[Annotated region listings]

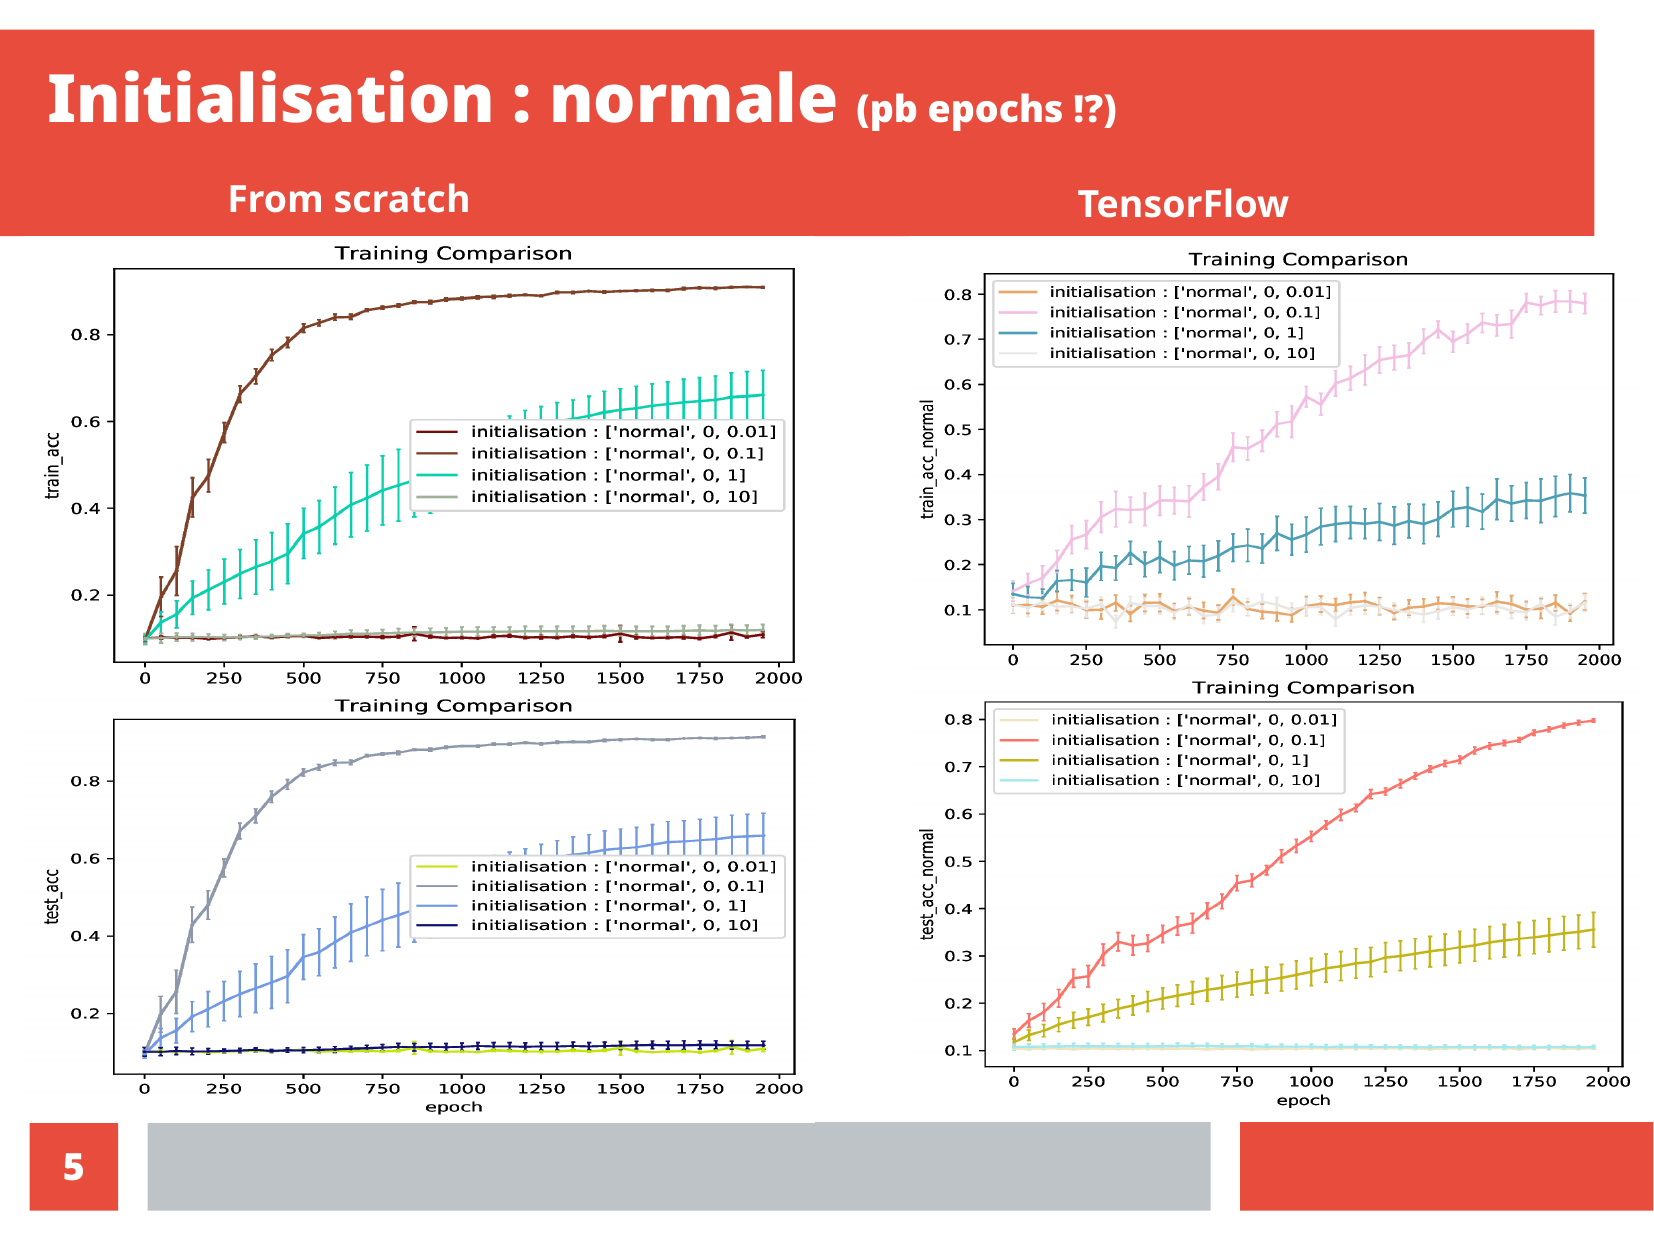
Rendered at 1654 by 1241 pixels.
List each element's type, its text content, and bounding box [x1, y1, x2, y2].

picture [23, 236, 815, 1123]
text_box From scratch [212, 165, 567, 268]
title Initialisation : normale (pb epochs !?) [47, 0, 1583, 142]
picture [909, 236, 1642, 1111]
text_box TensorFlow [1062, 169, 1418, 272]
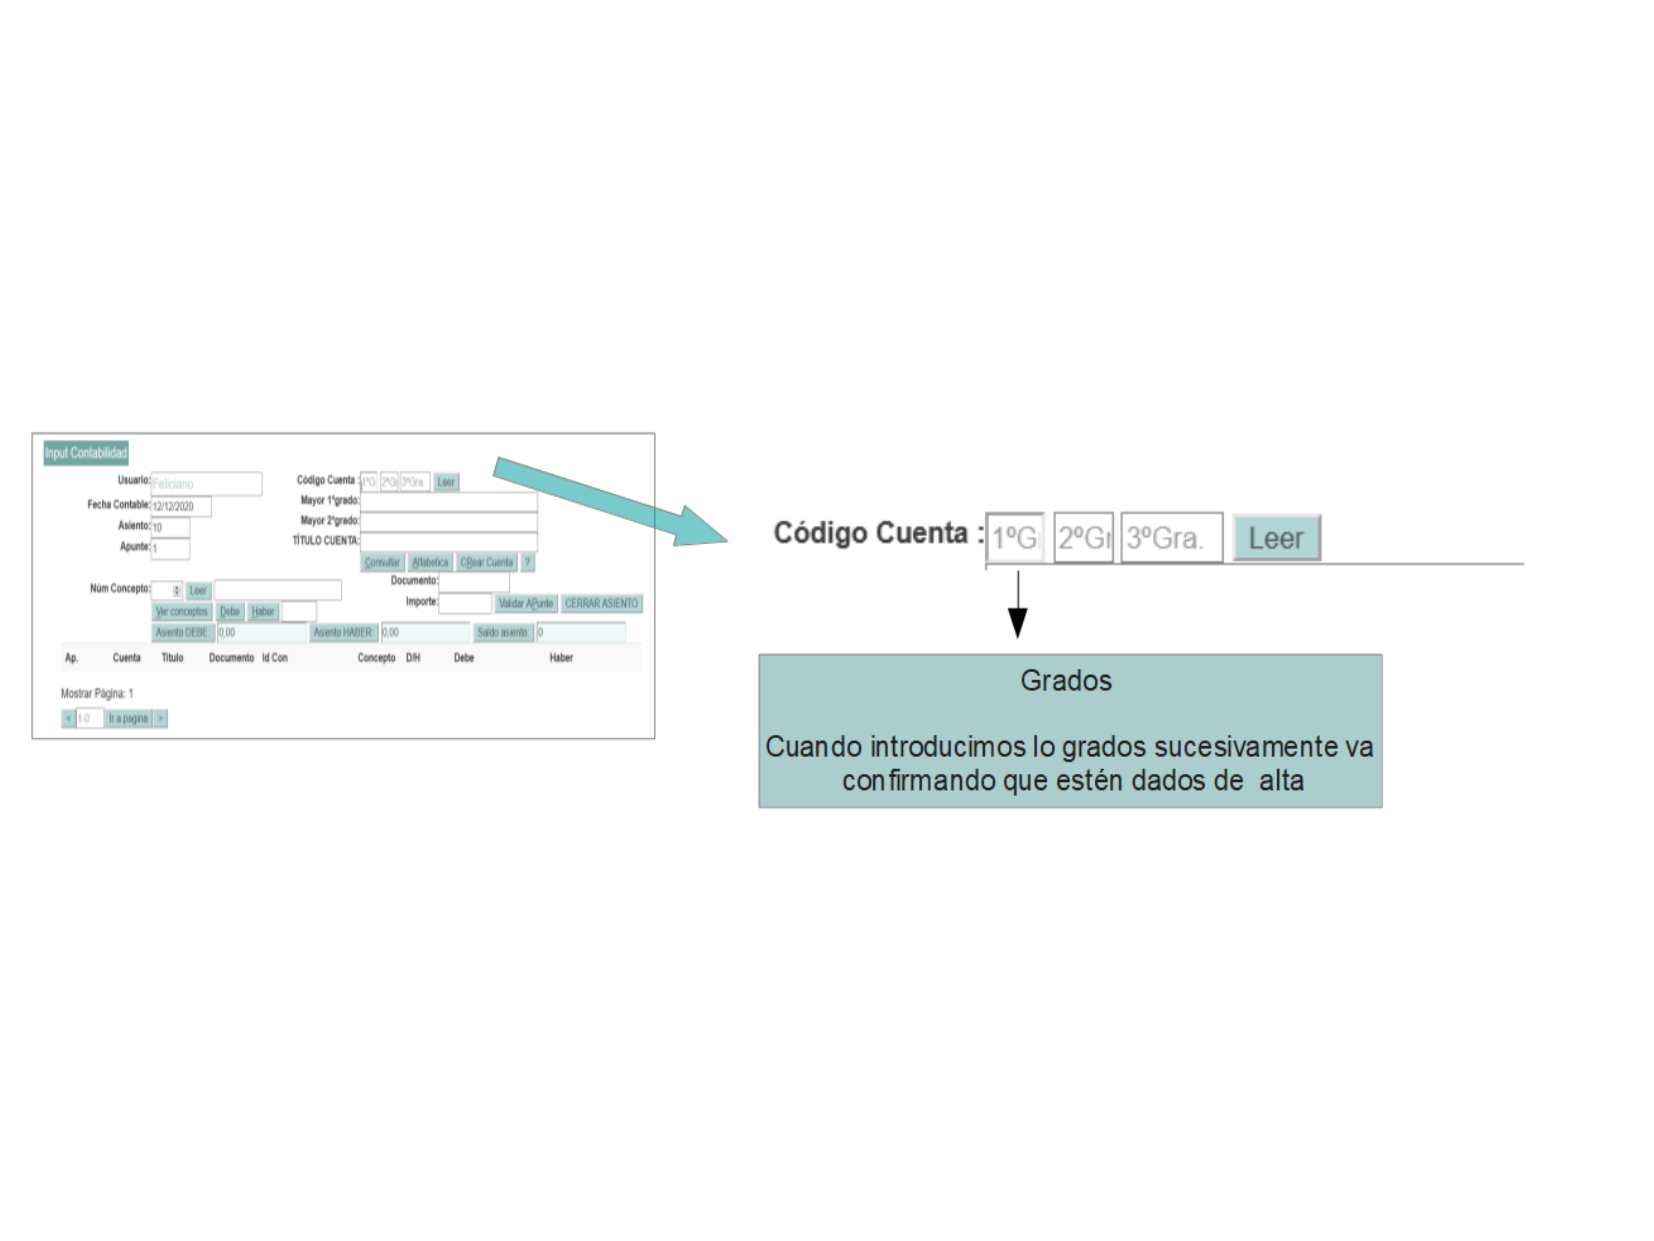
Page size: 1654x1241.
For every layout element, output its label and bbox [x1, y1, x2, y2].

picture [5, 408, 1560, 839]
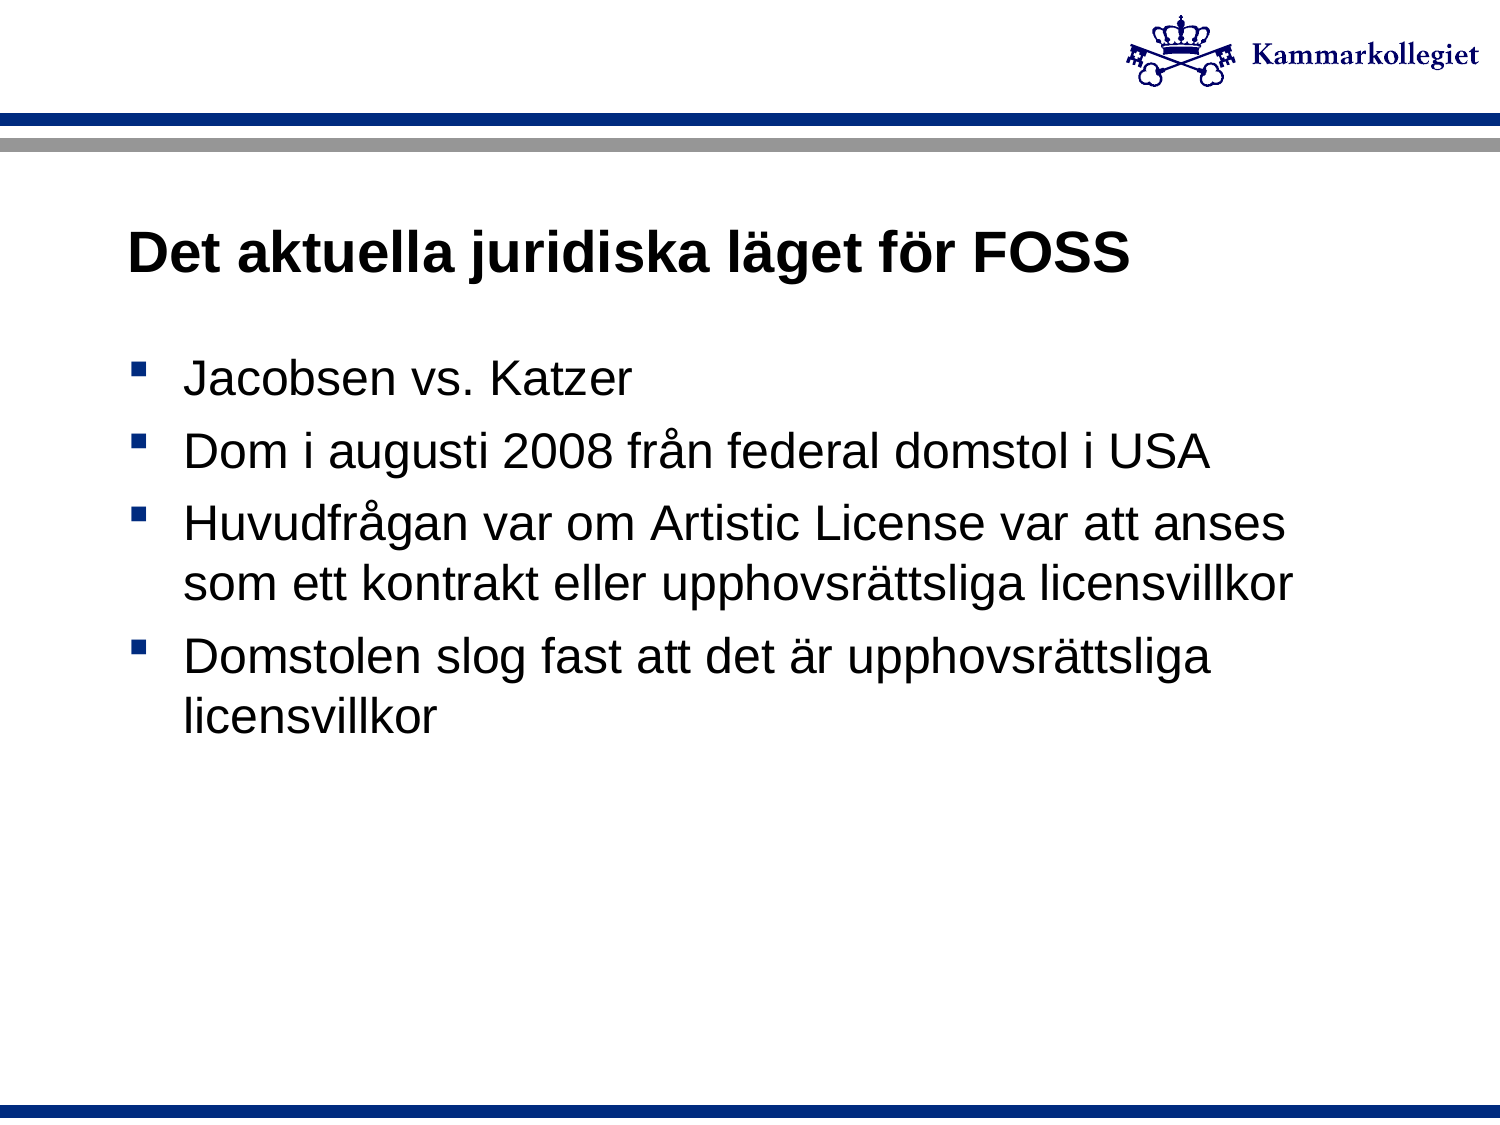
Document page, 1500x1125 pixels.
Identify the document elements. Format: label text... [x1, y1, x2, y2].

title Det aktuella juridiska läget för FOSS [112, 172, 1388, 327]
list Jacobsen vs. Katzer Dom i augusti 2008 från federal domstol i USA Huvudfrågan var om Artistic License var att anses som ett kontrakt eller upphovsrättsliga licensvillkor Domstolen slog fast att det är upphovsrättsliga licensvillkor [112, 337, 1388, 1026]
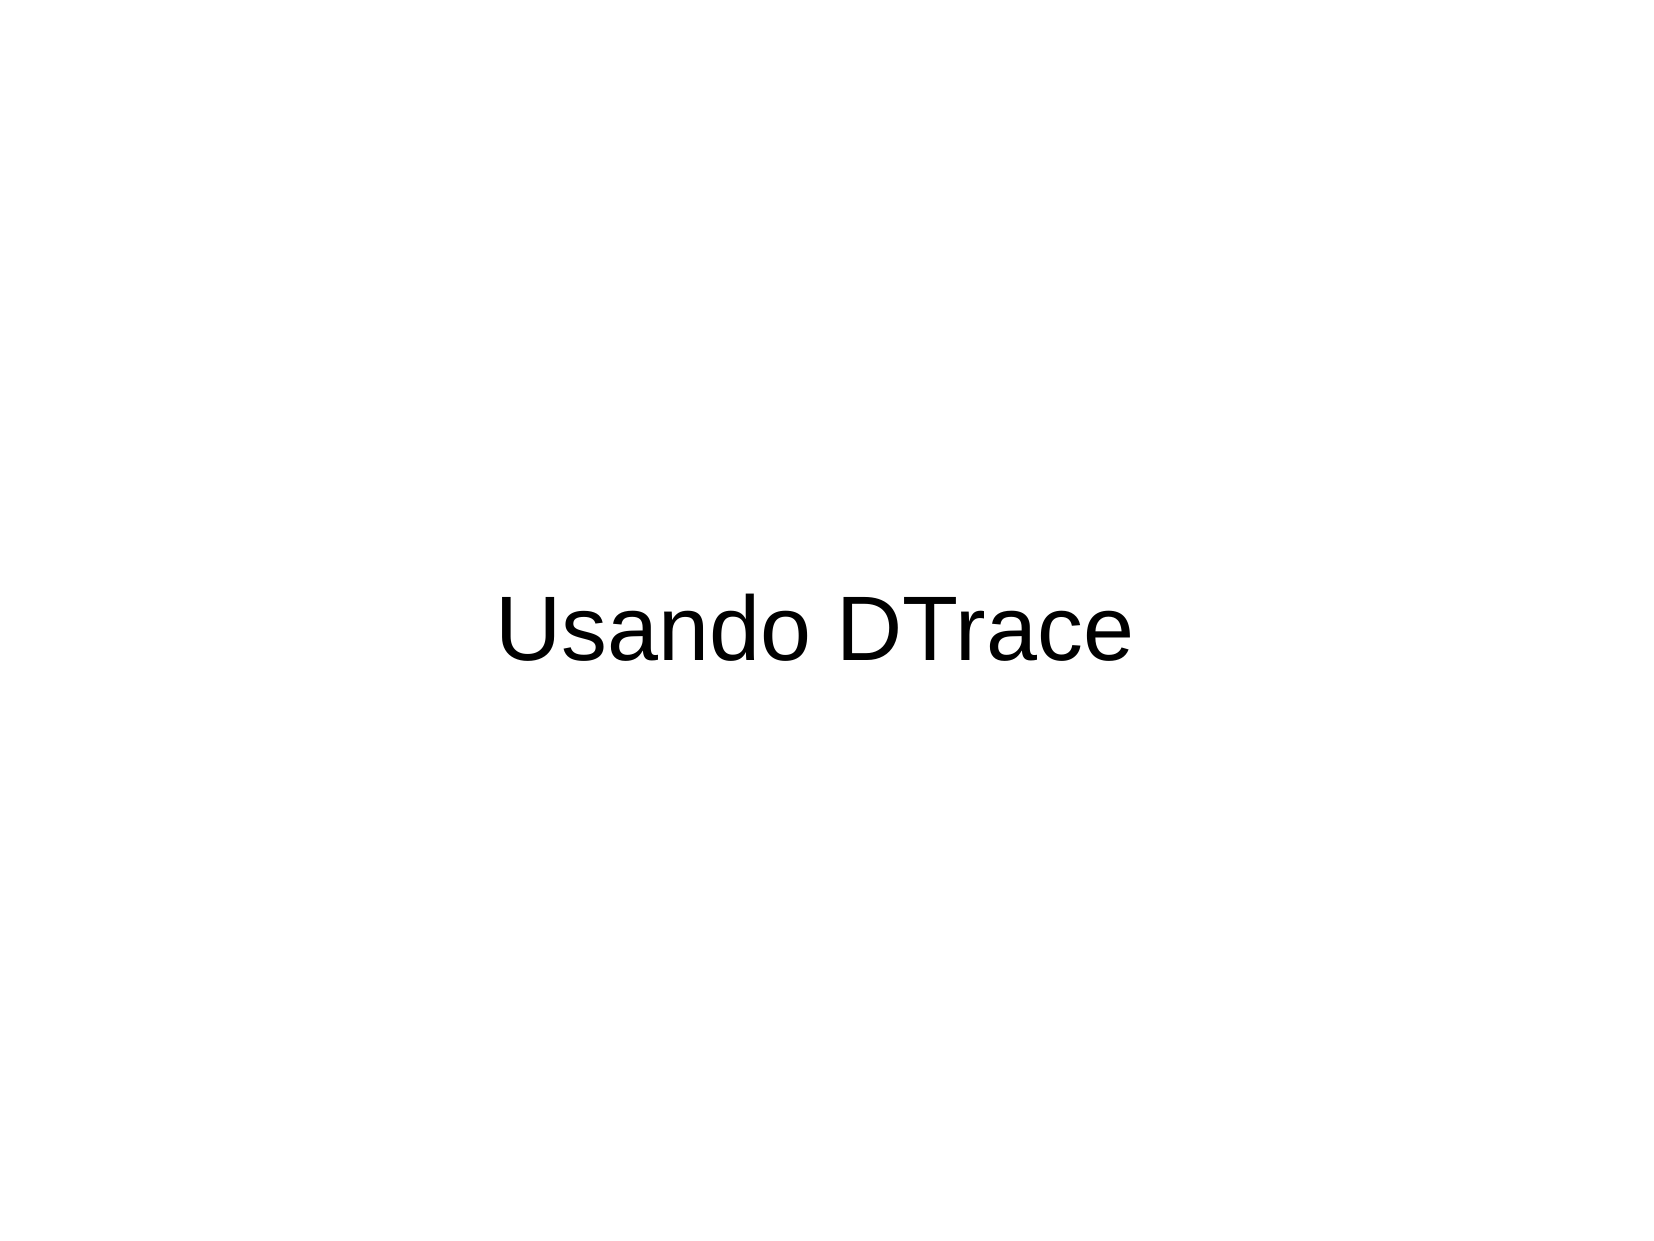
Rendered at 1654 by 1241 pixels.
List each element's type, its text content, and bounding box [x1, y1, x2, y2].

title Usando DTrace [70, 525, 1560, 733]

* _Given request_
Please copy every line of the data above word for word, but omit the picture markers.

* _Output below_
Rendered at 1654 by 1241 pixels.
List each element's type, its text content, and bounding box [x1, y1, x2, y2].

picture [23, 236, 815, 1123]
text_box From scratch [212, 165, 567, 268]
title Initialisation : normale (pb epochs !?) [47, 0, 1583, 142]
picture [909, 236, 1642, 1111]
text_box TensorFlow [1062, 169, 1418, 272]
Page size: 1654x1241.
For every layout element, output its label and bbox [x1, y1, x2, y2].

picture [5, 408, 1560, 839]
Document page, 1500x1125 pixels.
Identify the document elements. Format: label text... [x1, y1, x2, y2].

title Det aktuella juridiska läget för FOSS [112, 172, 1388, 327]
list Jacobsen vs. Katzer Dom i augusti 2008 från federal domstol i USA Huvudfrågan var om Artistic License var att anses som ett kontrakt eller upphovsrättsliga licensvillkor Domstolen slog fast att det är upphovsrättsliga licensvillkor [112, 337, 1388, 1026]
Rendered at 1654 by 1241 pixels.
List each element's type, its text content, and bounding box [x1, y1, x2, y2].

title Usando DTrace [70, 525, 1560, 733]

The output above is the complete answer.